00007ffcfcd48000 8 4 0 r-x-- [ anon ]
00007ffcfcd48000 0 0 0 r-x-- [ anon ]
ffffffffff600000 4 0 0 r-x-- [ anon ]
ffffffffff600000 0 0 0 r-x-- [ anon ]
---------------- ------- ------- -------
total kB 5220936 772448 739852
this pmap was called not far before OOMKilled. 5Gb? Why top is not showing this? Also not sure how to interpretate pmap command result
3
Answers
In my case the issue was with debugger component that is located in CMD line of Docker file
After removal application stopped leaking. But disappeared only native memory leak. As later investigated there also was heap memory leak induced by jaegger tracer component (luckily here we have much more tools). After its removal application became stable. I don't know if those components were leaky by itself or with combination with other components but fact is that now it is stable.

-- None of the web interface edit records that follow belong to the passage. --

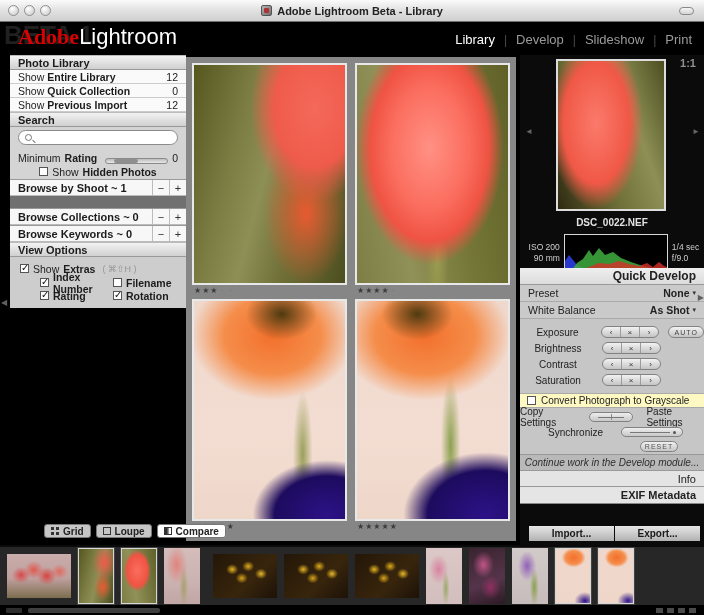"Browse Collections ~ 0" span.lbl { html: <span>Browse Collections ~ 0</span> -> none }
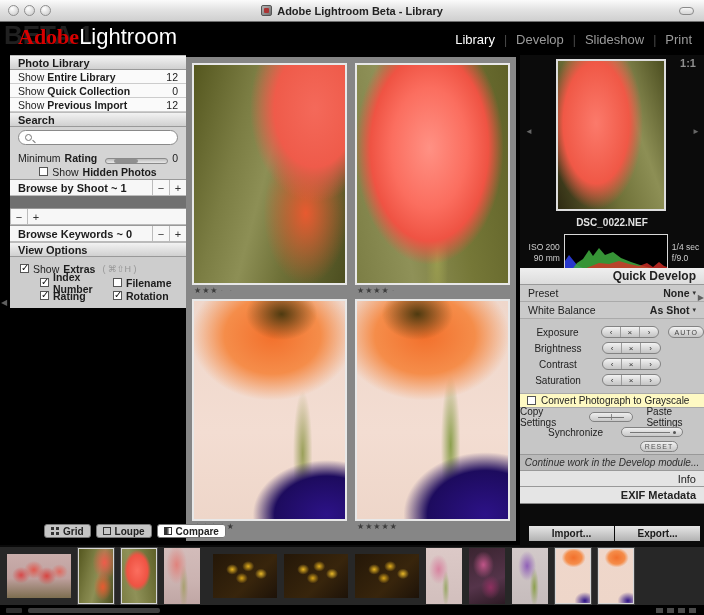"Exposure" .adj-label { text-align: center -> right }
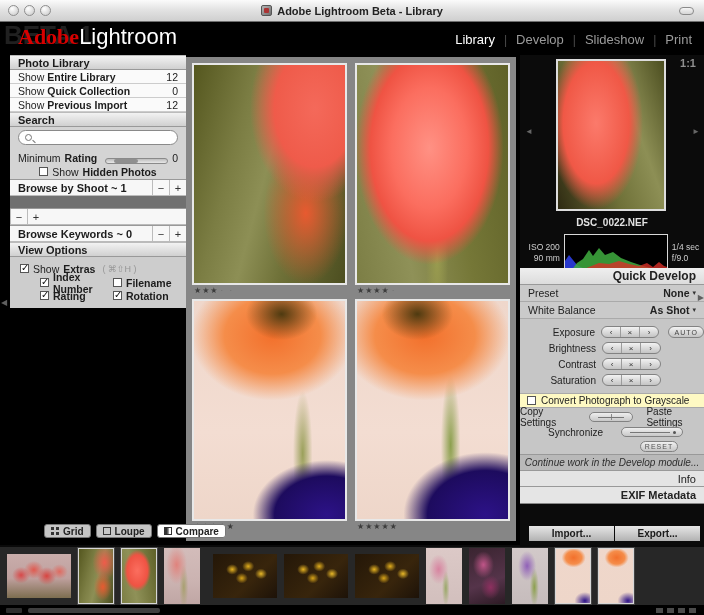"EXIF Metadata" .exif-row { background: #e5e5e5 -> #f97316 }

Per the log file, there are more than 10,000 started threads. That’s a lot even if we don’t look at the less that 2 CPUs/cores reserved for the container (limits.cpu = request.cpu = 1600 millicores).
Each thread, and its stack, is allocated in memory separate from the heap. It is quite possible that the large number of started threads is the cause for the OOM problem.
The JVM is started with the Native Memory Tracking related options (
-XX:NativeMemoryTracking=detail, -XX:+UnlockDiagnosticVMOptions, -XX:+PrintNMTStatistics)
that could help to see the memory usage, including what’s consumed by those threads. This doc could be a starting point for Java 11.In any case, it would be highly recommended to not have that many threads started. E.g. use a pool, start and stop them when not needed anymore…
There are two reasons a container is OOM Killed: Container Quota and System Quota.
OOM Killer only triggers with memory related issues.
If your system is far from being out of memory, there is probably a limit in your container.
To your process inside the pod, the pod resource limit is like the whole system being OOM.
Also, it’s worth checking the Resource Requests because by default they are not set.
Requests must be less than or equal to container limits. That means that containers could be overcommitted on nodes and killed by OOMK if multiple containers are using more memory than their respective requests at the same time.